Brief a: Rewrite the part of the records that opens with the line containing "Answer: (B)" and closes with the line containing "y=334) in the first image.", changing "radiator" to "heater" and keeping everything else the same. Leave the pictures out of your answer.

Passage provided:

○ ○ ○

Re: [LSF/MM/BPF TOPIC] vfs write barriers

Amir Goldstein <amir73il@xxxxxxxxx> · Wed, 29 Jan 2025 02:39:56 +0100

On Tue, Jan 28, 2025 at 12:34 AM Dave Chinner <david@xxxxxxxxxxxxx> wrote:
>
> On Mon, Jan 20, 2025 at 12:41:33PM +0100, Amir Goldstein wrote:
> > On Sun, Jan 19, 2025 at 10:15 PM Dave Chinner <david@xxxxxxxxxxxxx> wrote:
> > > This proposed write barrier does not seem capable of providing any
> > > sort of physical data or metadata/data write ordering guarantees, so
> > > I'm a bit lost in how it can be used to provide reliable "crash
> > > consistent change tracking" when there is no relationship between
> > > the data/metadata in memory and data/metadata on disk...
> >
> > That's a good question. A bit hard to explain but I will try.
> >
> > The short answer is that the vfs write barrier does *not* by itself
> > provide the guarantee for "crash consistent change tracking".
> >
> > In the prototype, the "crash consistent change tracking" guarantee
> > is provided by the fact that the change records are recorded as
> > as metadata in the same filesystem, prior to the modification and
> > those metadata records are strictly ordered by the filesystem before
> > the actual change.

○ ○ ○

Entries shown:
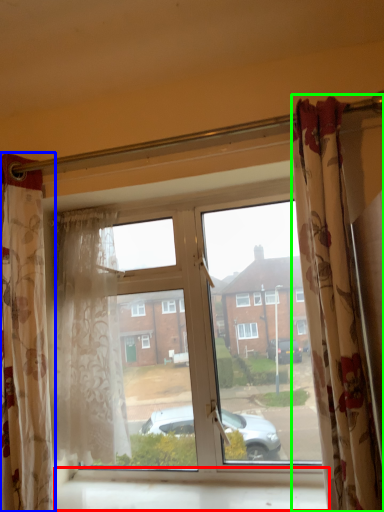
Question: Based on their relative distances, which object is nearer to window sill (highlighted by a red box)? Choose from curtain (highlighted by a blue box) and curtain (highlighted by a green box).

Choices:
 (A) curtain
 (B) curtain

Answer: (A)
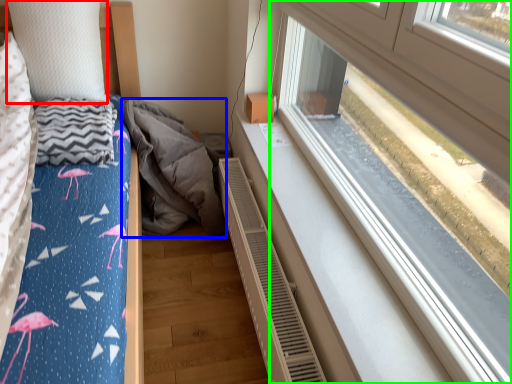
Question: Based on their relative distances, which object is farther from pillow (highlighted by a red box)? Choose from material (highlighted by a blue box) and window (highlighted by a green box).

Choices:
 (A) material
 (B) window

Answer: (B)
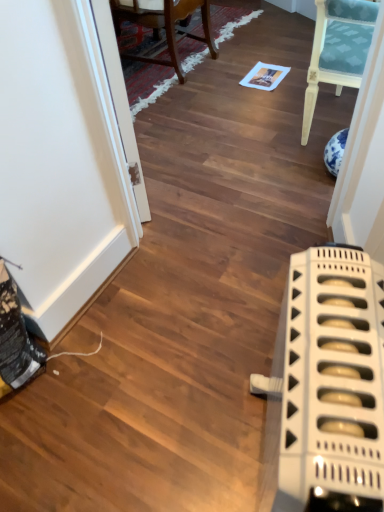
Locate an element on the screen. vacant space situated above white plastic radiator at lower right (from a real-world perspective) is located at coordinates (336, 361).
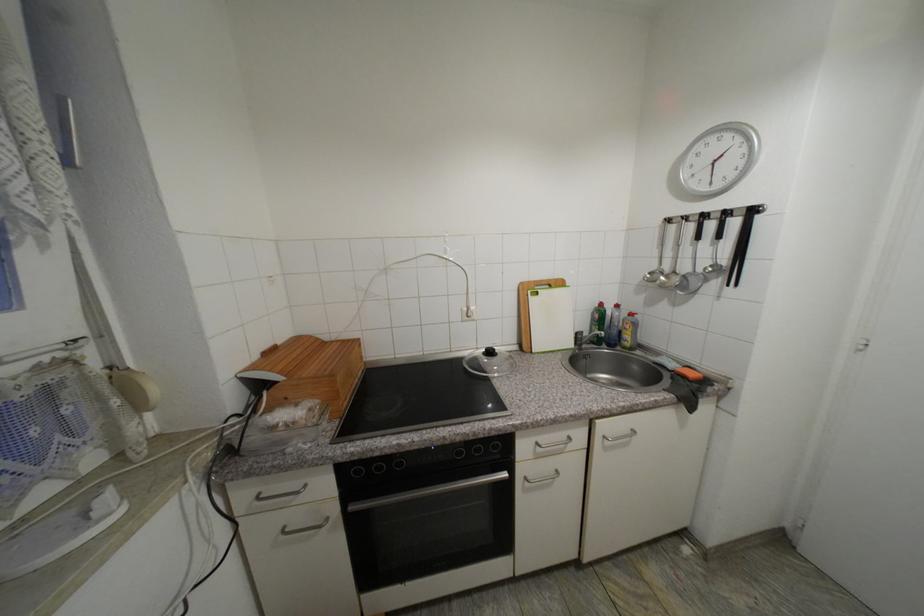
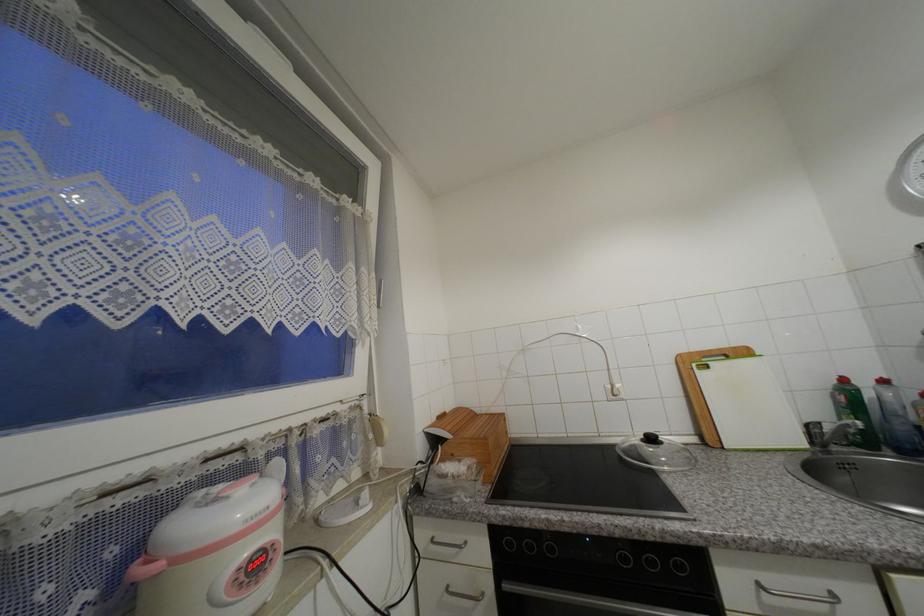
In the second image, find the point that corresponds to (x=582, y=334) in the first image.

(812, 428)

○ ○ ○

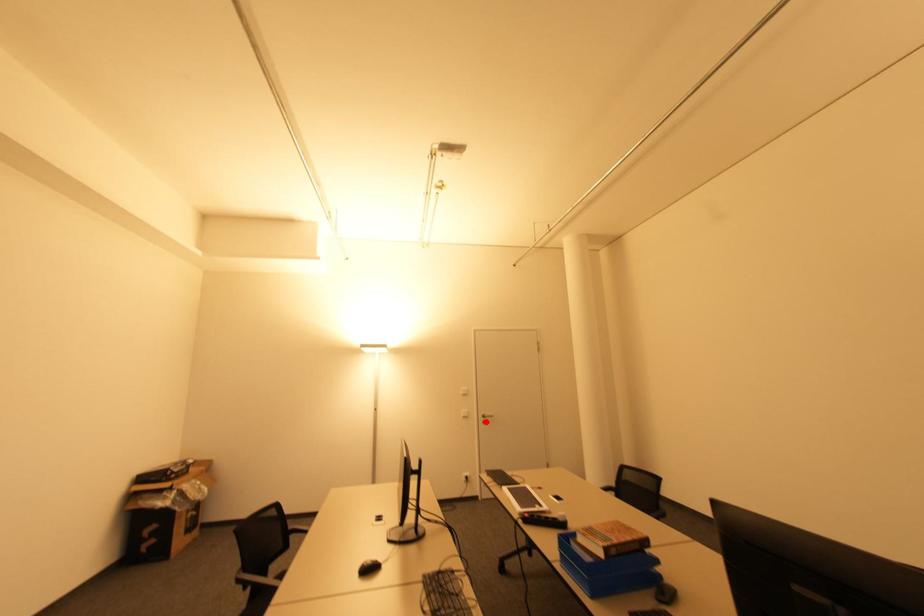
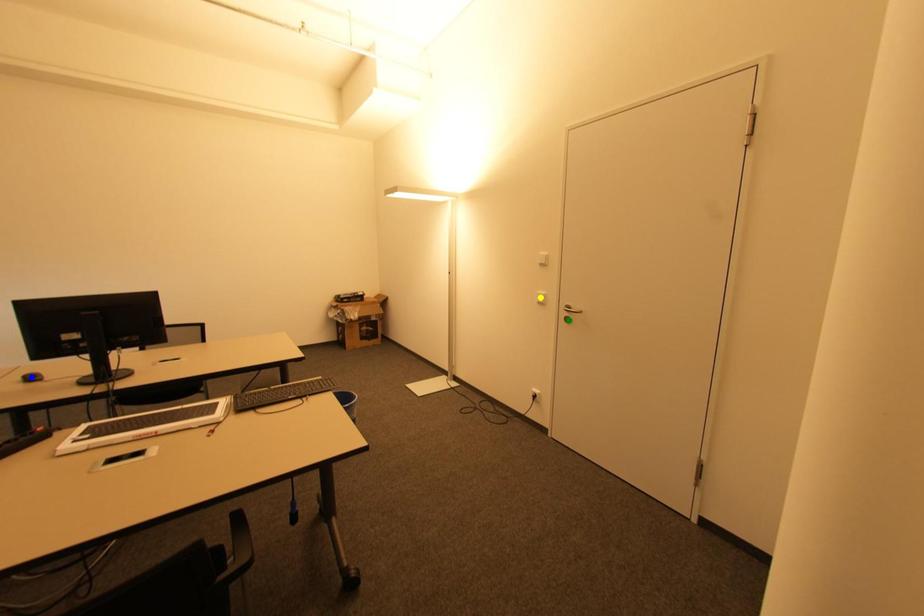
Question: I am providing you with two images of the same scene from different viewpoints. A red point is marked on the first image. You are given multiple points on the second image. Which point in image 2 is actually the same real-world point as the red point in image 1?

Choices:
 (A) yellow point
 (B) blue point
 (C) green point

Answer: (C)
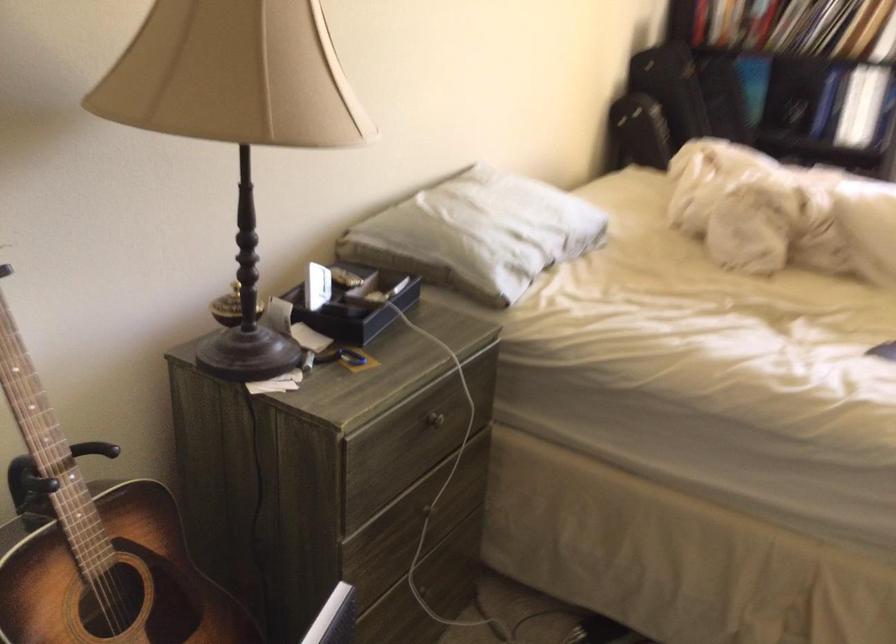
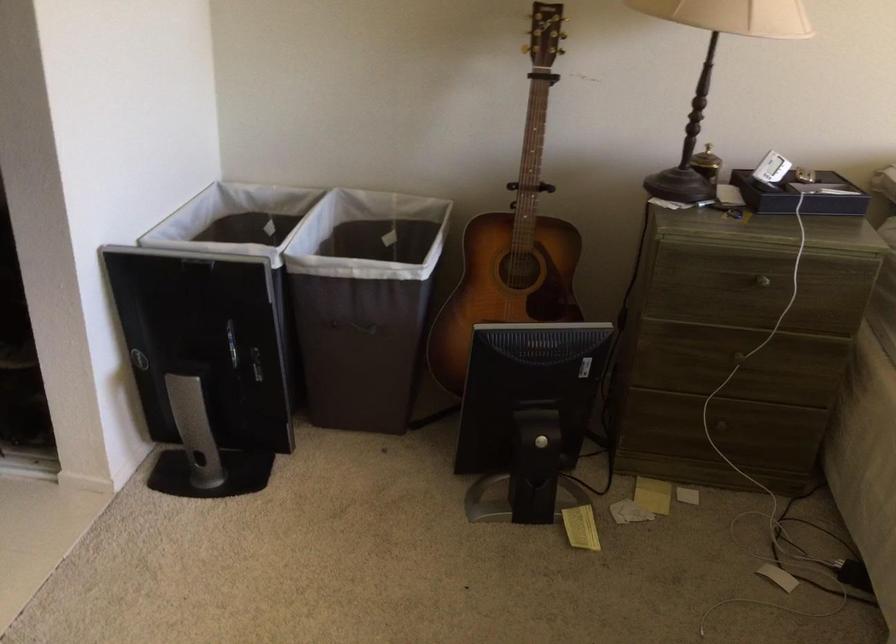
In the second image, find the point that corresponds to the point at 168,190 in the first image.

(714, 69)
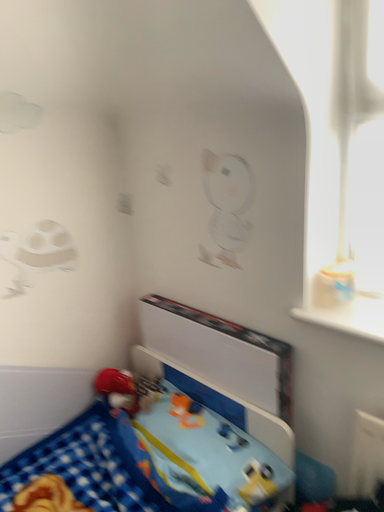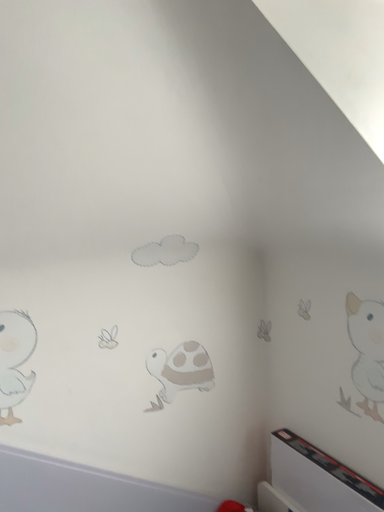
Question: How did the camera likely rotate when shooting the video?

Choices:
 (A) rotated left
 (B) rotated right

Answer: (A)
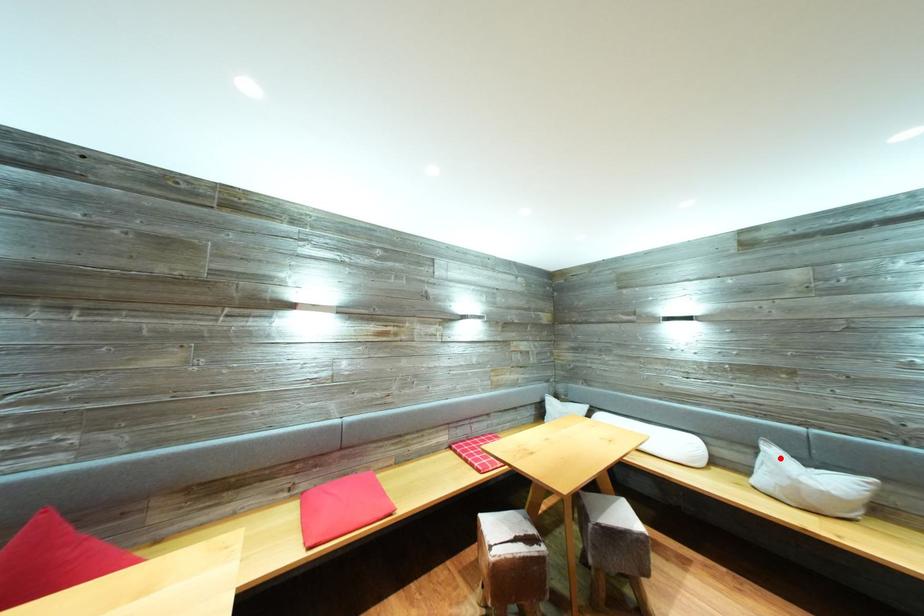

○ ○ ○

Brief b: Write out the whole mailing list reply about vfs write barriers word for word.

Task solution a:
Answer: (B)
Locate an element on the screen. vacant space situated above white plastic heater at lower right (from a real-world perspective) is located at coordinates (336, 361).
In the second image, find the point that corresponds to (x=582, y=334) in the first image.

Task solution b:
Re: [LSF/MM/BPF TOPIC] vfs write barriers

Amir Goldstein <amir73il@xxxxxxxxx> · Wed, 29 Jan 2025 02:39:56 +0100

On Tue, Jan 28, 2025 at 12:34 AM Dave Chinner <david@xxxxxxxxxxxxx> wrote:
>
> On Mon, Jan 20, 2025 at 12:41:33PM +0100, Amir Goldstein wrote:
> > On Sun, Jan 19, 2025 at 10:15 PM Dave Chinner <david@xxxxxxxxxxxxx> wrote:
> > > This proposed write barrier does not seem capable of providing any
> > > sort of physical data or metadata/data write ordering guarantees, so
> > > I'm a bit lost in how it can be used to provide reliable "crash
> > > consistent change tracking" when there is no relationship between
> > > the data/metadata in memory and data/metadata on disk...
> >
> > That's a good question. A bit hard to explain but I will try.
> >
> > The short answer is that the vfs write barrier does *not* by itself
> > provide the guarantee for "crash consistent change tracking".
> >
> > In the prototype, the "crash consistent change tracking" guarantee
> > is provided by the fact that the change records are recorded as
> > as metadata in the same filesystem, prior to the modification and
> > those metadata records are strictly ordered by the filesystem before
> > the actual change.